28th April 2012: Andrew Brons is at the European Parliament in Brussels this week and yesterday afternoon he made this contribution to a debate, held in the Constitutional Affairs Committee (AFCO), on a proposal to restrict and, perhaps, eventually abolish written declarations*.
"The Rapporteur judges written declarations on the basis of two criteria: 1. Do they set the agenda of EU institutions? and 2. Do they influence decisions taken by those institutions?
The answer to both questions is clearly 'No' and so, if we were to accept the Rapporteur's criteria, they would have to go. However, I do not accept the Rapporteur's criteria. The agenda of all EU institutions is set by the Political Class and the eventual decisions of all institutions are those of that Class.
If expressions of opinion on matters that are unlikely to be placed on the agenda are a waste of time and if the expression of opinions that are doomed to be minority opinions from the moment that they are uttered are a waste of time, then some of us were assured of wasting our time from the moment that we were elected until the expiry of our mandate.
However, I do not accept that expressions of opinions that are in a minority in a particular legislature on a particular date, are a waste of time. Opinions that are now in a minority are not certain always to be so. Some landmark decisions in the legislatures of the world: independence for dependent countries; the abolition of slavery; a complete adult franchise; and reform of conditions in the work place were all once minority opinions and indeed considered to be eccentric opinions, in the legislatures of all leading countries.
Written declarations play a small part, perhaps a very small part, in airing minority opinions that would otherwise not see the light of day. However, they can still be worthwhile.

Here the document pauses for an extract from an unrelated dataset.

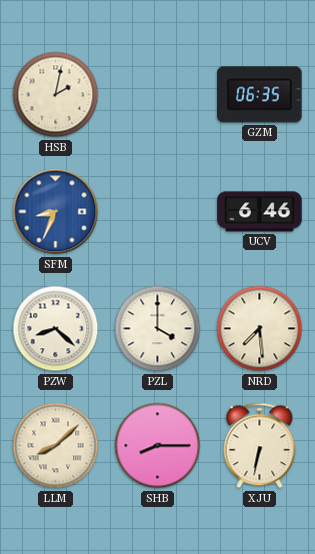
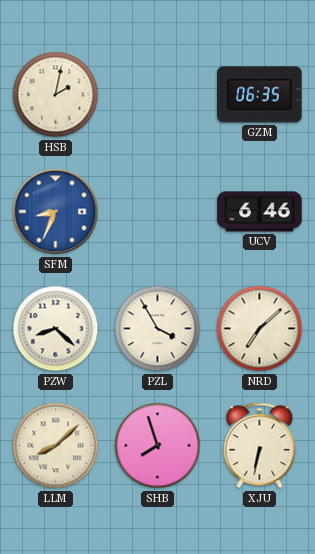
PZL: 4:00 -> 3:55
NRD: 7:29 -> 7:08
SHB: 8:15 -> 7:57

Ill-treated Ukrainian dogs, murdered South African farmers, property owners on the Spanish Costas and small-scale British sheep farmers would all be considered low priorities by the European Political Class but they might be noticed in a written declaration."
*Written declarations are rather similar to a House of Commons 'early day motion'. They are statements, proposed by a small group of MEPs, to which other MEPs are invited to attach their signatures. They could be seen as joint statements of opinion about a possible future decision.